Leo Orpilla III
11 Apr 2023 | idea

Probability spreadsheet

in-progress

A screenshot from the probability spreadsheet demo

A very rough demo of the probability spreadsheet is available here. The source code is available on GitHub.


I want to create a spreadsheet that shows the effect of income, voluntary repayments, and indexation rate on the time it takes to pay off a HELP loan. The motivator for this is the indexation of HELP loans to inflation, which is estimated to be between 6-7% this year.

A user should be able to enter income and indexation rate as a range, and the spreadsheet should show the time it takes to pay off the loan for each “combination”.

A similar problem exists when doing napkin maths for business planning.
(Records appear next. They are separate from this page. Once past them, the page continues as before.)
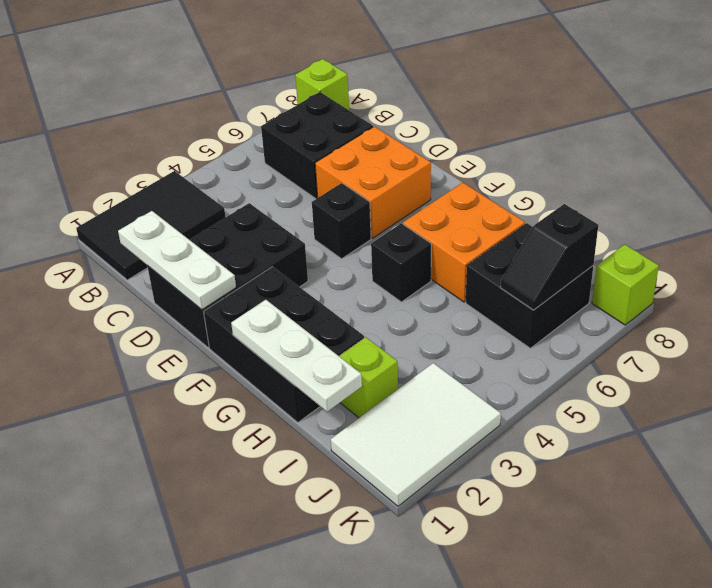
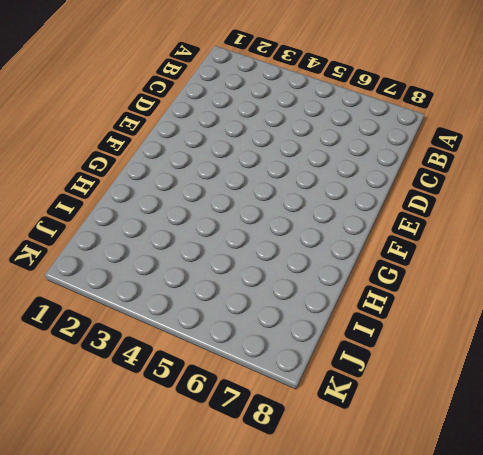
none -> black 2x3 tile [76,171,226,280]
none -> lime 1x1 brick [295,59,349,110]
none -> black 2x2 brick [261,92,373,199]

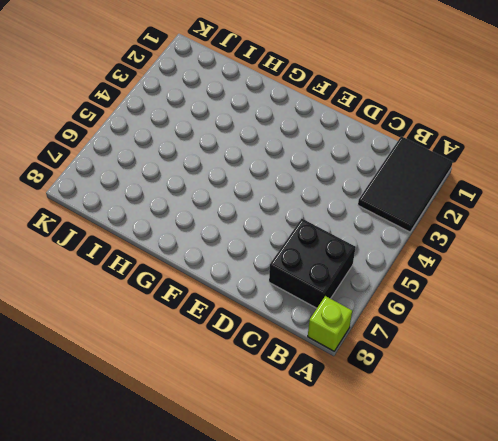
none -> black 2x3 brick [147,203,308,348]
none -> orange 2x2 brick [315,126,431,238]
none -> black 1x1 brick [312,183,371,259]

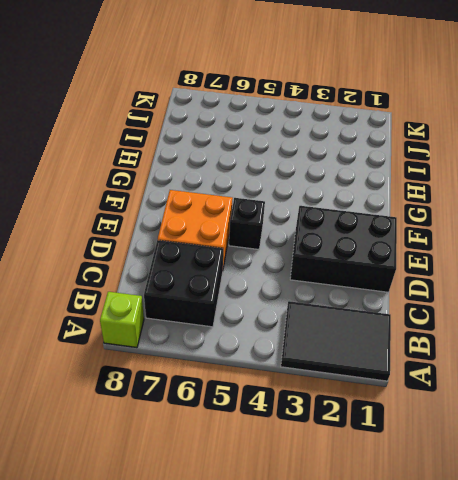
none -> black 2x3 brick [204,267,364,422]
none -> black 1x1 brick [371,223,431,302]
none -> orange 2x2 brick [403,183,525,302]

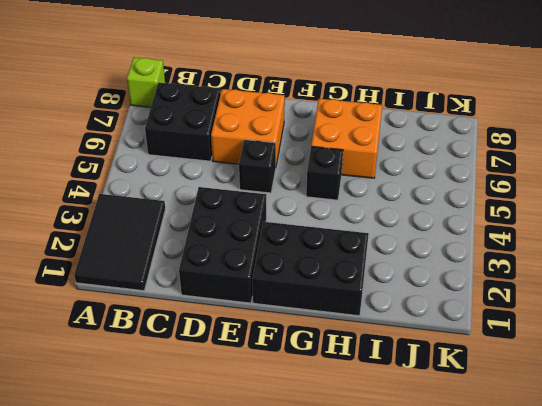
none -> lime 1x1 brick [339,337,398,418]
none -> black 2x2 brick [466,223,593,348]
none -> white 2x3 tile [331,363,501,506]

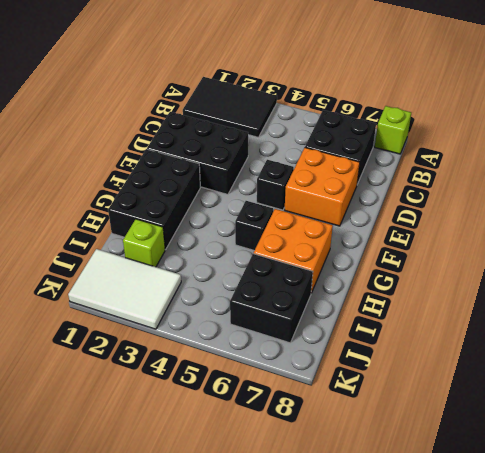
none -> lime 1x1 brick [592,244,659,325]
none -> white 1x3 plate [118,211,236,309]
none -> white 1x3 plate [231,300,362,412]

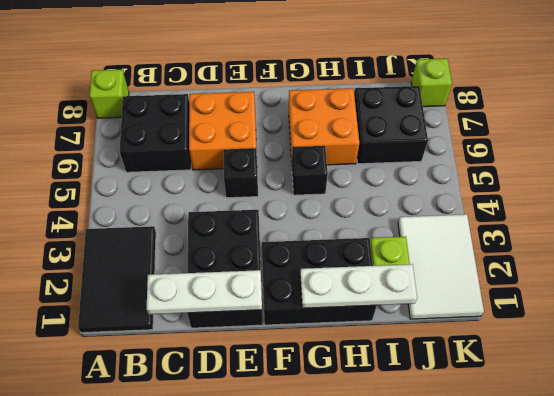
none -> black 1x2 slope [500,204,598,310]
For example, a business might have “range estimates” for the following:

  • monthly user growth (e.g. 10-20%)
  • annual headcount growth
  • salary increases
  • churn

These “range estimates” can be described as a probability distribution, and the spreadsheet should be able to show the effect of each of these on the final result.

For example when trying to calculate the profit of a subscription-based business,

income = subscriber_count *  // subscriber_count is a probability distribution
         price               // price is a constant

expenses = 
    ( 
        salary_increase *    // salary_increase is a probability distribution
        salaries             // salaries is a constant
    ) +        
    (
        headcount_growth *   // headcount_growth is a probability distribution
        headcount *          // headcount is a constant
        average_salary       // average_salary is a constant
    )

profit = income - expenses   // profit is a probability distribution

It would then be interesting to see the how each “uncertainty” affects the final result.
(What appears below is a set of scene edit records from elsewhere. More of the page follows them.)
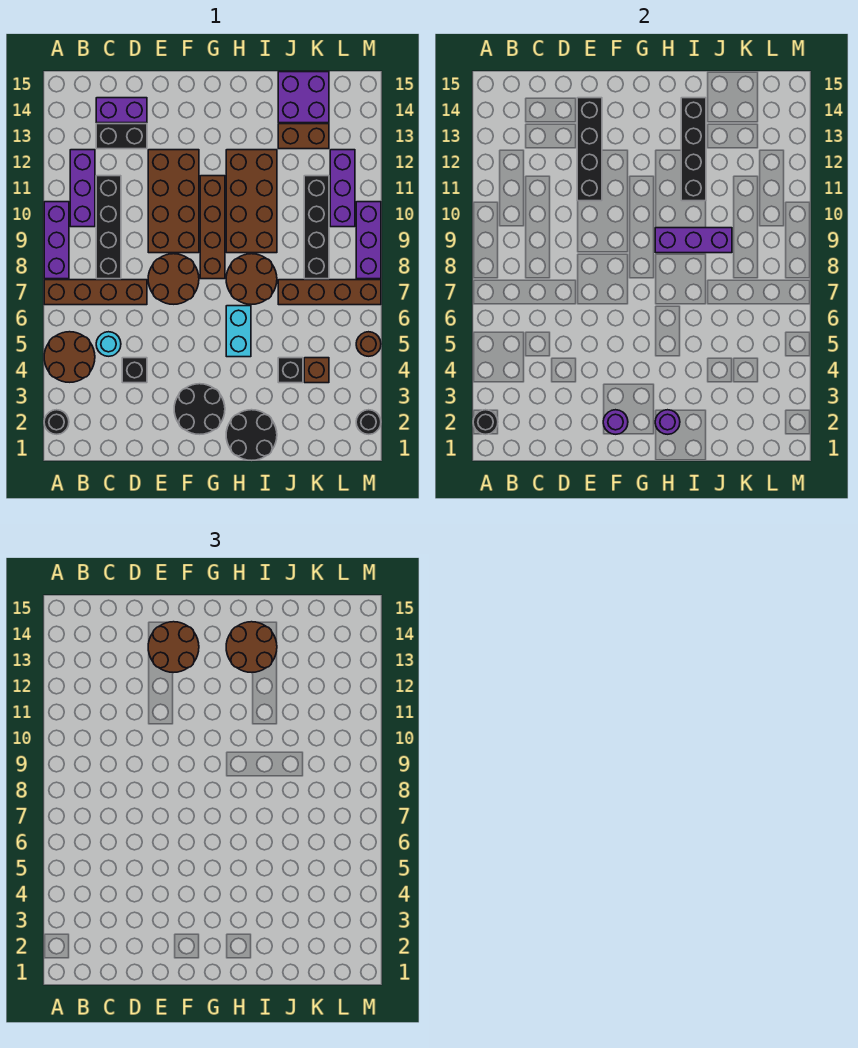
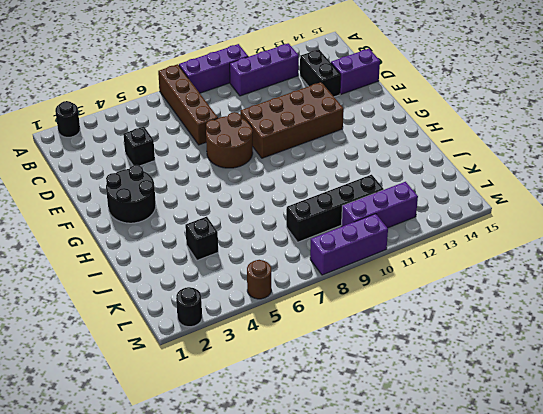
purple 1x2 brick [331,49,380,94] -> purple 1x2 brick turned to [96,98,147,123]
none -> brown 2x2 round brick [44,332,95,382]
none -> cyan 1x1 round brick [96,332,121,356]
none -> black 1x4 brick [96,176,121,279]
none -> brown 1x4 brick [200,176,225,279]

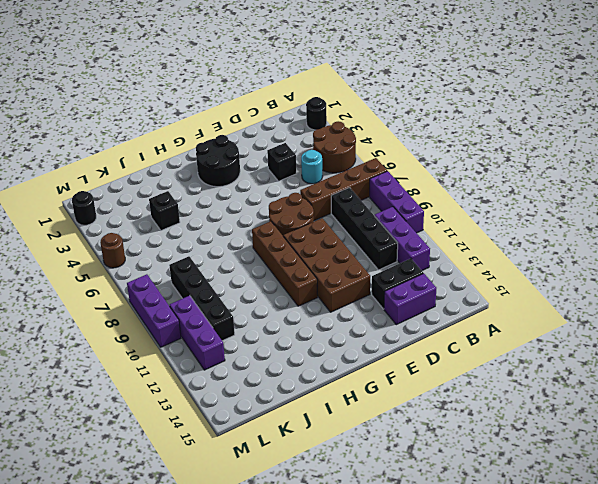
none -> black 2x2 round brick [226,410,277,460]
none -> cyan 1x2 brick [226,306,251,357]
none -> brown 2x2 round brick [226,254,277,304]
none -> brown 2x4 brick [226,150,277,253]

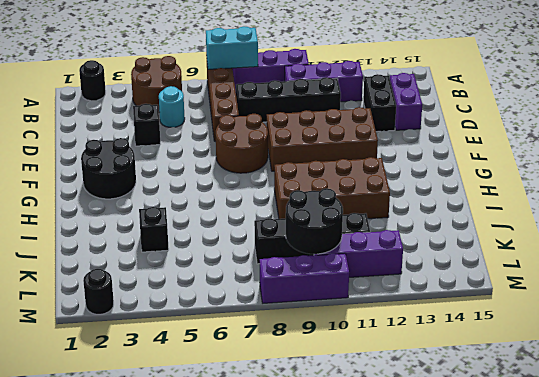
cyan 1x2 brick [206,26,258,69] -> cyan 1x2 brick moved to [226,306,251,357]
black 2x2 round brick [286,189,343,254] -> black 2x2 round brick moved to [226,410,277,460]
none -> brown 1x4 brick [200,176,225,279]
none -> brown 2x2 round brick [226,254,277,304]
none -> brown 1x4 brick [278,280,381,305]
none -> brown 1x2 brick [278,124,329,149]

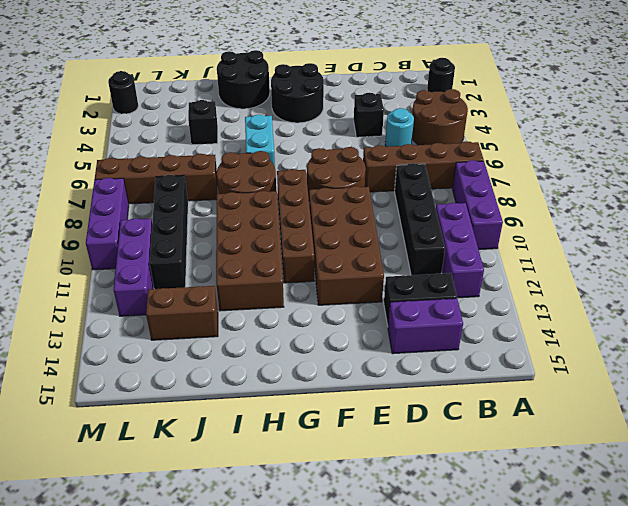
none -> purple 2x2 brick [278,72,329,123]
none -> brown 1x1 brick [304,358,329,383]
none -> brown 1x1 round brick [356,332,381,356]
none -> black 1x1 round brick [473,410,498,434]

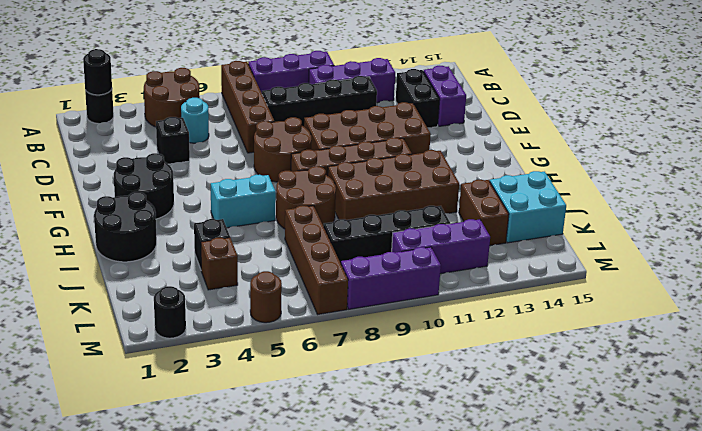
cyan 2x2 brick [490,171,566,243] -> purple 2x2 brick [278,72,329,123]
none -> black 1x4 brick [577,98,602,201]
none -> purple 1x1 round brick [603,410,628,434]
none -> purple 1x1 round brick [655,410,680,434]
none -> purple 1x3 brick [655,228,732,253]

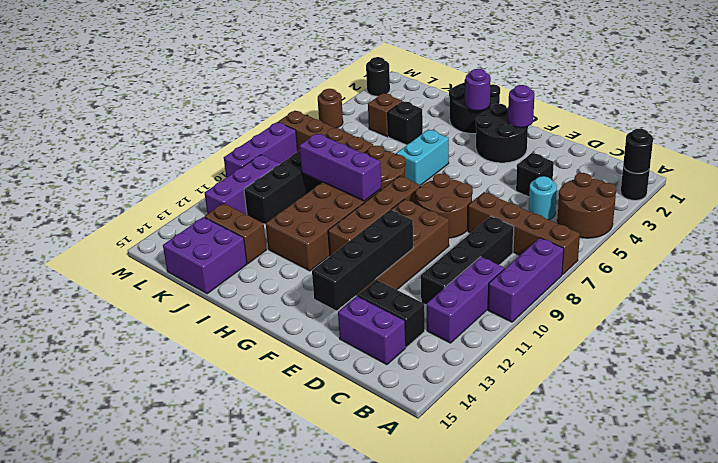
none -> black 1x4 brick [681,98,706,201]
none -> brown 2x2 round brick [148,622,199,672]
none -> brown 2x2 round brick [226,622,277,672]

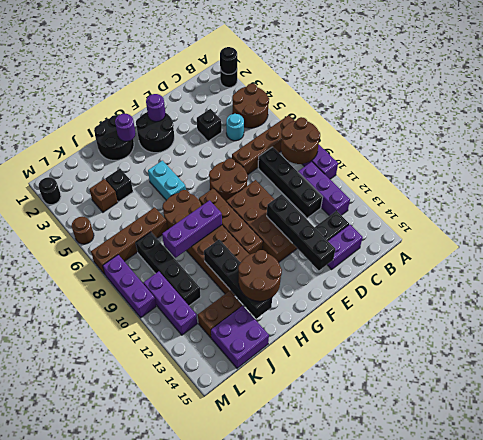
brown 2x2 round brick [281,117,320,164] -> brown 2x2 round brick moved to [148,622,199,672]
The core problem is estimation with uncertainty. I want to be able to create a Directed Acyclic Graph (DAG) of the relationships between variables, and then be able to propagate uncertainty through the graph.

This is a problem that I’ve encountered more than enough times now.


Update

19 April 2023

I’ve pivoted back to the original idea of a spreadsheet. I think it’s much easier to suspend state and do “what-if” analysis in a spreadsheet. I’ve also decided to not support natural language input. I’ve since discovered these wonderful tools:

13 April 2023

After thinking about this problem for while, I think a hybrid notepad/calculator (like Soulver) would be a better solution than a spreadsheet. Natural language input would be a nice-to-have, but not essential. It would be especially challenging to define a grammar for probability distributions.

An range estimate like “5 to 10 days” could be interpreted as a triangular distribution with a mean of 7.5 days. The calculator part would then show a sparkline of the distribution, with an option to change the distribution type and the parameters of the distribution.

A mockup of the probability notepad
Last modified 2023-04-19